There were 157 households, out of which 31.8% had children under the age of 18 living with them, 54.8% were married couples living together, 7.0% had a female householder with no husband present, and 33.1% were non-families. 31.8% of all households were made up of individuals, and 16.6% had someone living alone who was 65 years of age or older. The average household size was 2.34 and the average family size was 2.93.

In the town, the population was spread out, with 27.8% under the age of 18, 10.4% from 18 to 24, 27.0% from 25 to 44, 16.6% from 45 to 64, and 18.3% who were 65 years of age or older. The median age was 35 years. For every 100 females, there were 106.2 males. For every 100 females age 18 and over, there were 99.2 males.

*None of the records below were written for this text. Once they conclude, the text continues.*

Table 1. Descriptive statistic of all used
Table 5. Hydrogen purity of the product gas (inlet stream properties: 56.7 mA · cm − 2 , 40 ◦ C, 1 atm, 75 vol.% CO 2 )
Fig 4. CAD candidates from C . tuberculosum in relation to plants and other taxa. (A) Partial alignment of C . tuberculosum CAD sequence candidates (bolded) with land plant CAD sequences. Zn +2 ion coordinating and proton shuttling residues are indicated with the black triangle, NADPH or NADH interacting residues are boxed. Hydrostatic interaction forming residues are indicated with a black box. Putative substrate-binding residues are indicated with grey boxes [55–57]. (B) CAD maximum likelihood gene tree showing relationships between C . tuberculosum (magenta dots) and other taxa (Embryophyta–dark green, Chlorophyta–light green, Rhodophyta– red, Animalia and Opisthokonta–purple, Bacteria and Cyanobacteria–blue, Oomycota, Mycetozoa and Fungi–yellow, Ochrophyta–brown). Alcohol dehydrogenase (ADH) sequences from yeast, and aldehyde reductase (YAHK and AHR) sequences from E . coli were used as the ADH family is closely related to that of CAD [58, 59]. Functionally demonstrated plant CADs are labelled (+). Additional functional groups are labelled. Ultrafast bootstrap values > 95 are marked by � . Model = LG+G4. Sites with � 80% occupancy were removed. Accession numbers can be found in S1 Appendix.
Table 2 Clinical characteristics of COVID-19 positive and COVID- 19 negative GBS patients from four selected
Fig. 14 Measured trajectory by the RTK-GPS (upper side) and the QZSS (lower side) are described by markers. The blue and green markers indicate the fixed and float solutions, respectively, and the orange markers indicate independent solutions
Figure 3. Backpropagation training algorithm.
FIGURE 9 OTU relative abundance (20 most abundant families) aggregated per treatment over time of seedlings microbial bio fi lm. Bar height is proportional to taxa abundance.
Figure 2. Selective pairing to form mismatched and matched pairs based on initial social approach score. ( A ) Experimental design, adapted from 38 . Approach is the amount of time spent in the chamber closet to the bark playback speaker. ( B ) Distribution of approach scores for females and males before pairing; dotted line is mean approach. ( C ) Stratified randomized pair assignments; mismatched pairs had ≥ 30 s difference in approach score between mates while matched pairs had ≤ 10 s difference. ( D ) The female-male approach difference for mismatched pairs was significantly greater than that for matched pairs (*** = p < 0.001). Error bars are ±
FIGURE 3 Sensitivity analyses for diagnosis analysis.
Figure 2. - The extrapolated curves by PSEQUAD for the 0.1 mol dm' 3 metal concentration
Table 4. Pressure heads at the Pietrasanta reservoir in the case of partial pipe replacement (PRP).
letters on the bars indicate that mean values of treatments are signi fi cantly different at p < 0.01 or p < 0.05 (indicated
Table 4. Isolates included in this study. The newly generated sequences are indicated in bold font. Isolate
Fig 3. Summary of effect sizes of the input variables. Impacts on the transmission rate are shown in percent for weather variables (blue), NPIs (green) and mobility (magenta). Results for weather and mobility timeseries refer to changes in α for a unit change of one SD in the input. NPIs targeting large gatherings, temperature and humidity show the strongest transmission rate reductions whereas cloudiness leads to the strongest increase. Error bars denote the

The median income for a household in the town was $39,688, and the median income for a family was $43,958. Males had a median income of $29,583 versus $19,583 for females. The per capita income for the town was $23,169. About 1.9% of families and 5.1% of the population were below the poverty line, including 7.3% of those under age 18 and 7.8% of those age 65 or over.

==Education==
It is in the Hamlin School District 28-3. The local PK-12 school facility is the Hamlin Education Center, which includes Hamlin Elementary School, Hamlin Middle School, and Hamlin High School, located 4 mi west of the Hayti city limits. The former Hamlin School, located in the municipal limits of Hayti, is used for athletic purposes, specifically its American football field and its track field.

==Notable people==
- Garney Henley - Canadian Football Hall of Fame Wide receiver and defensive back, was born here.
- Kristi Noem - The 8th United States Secretary of Homeland Security. She graduated from Hamlin High School, a part of the Hamlin Education Center, the K-12 school facility near Hayti.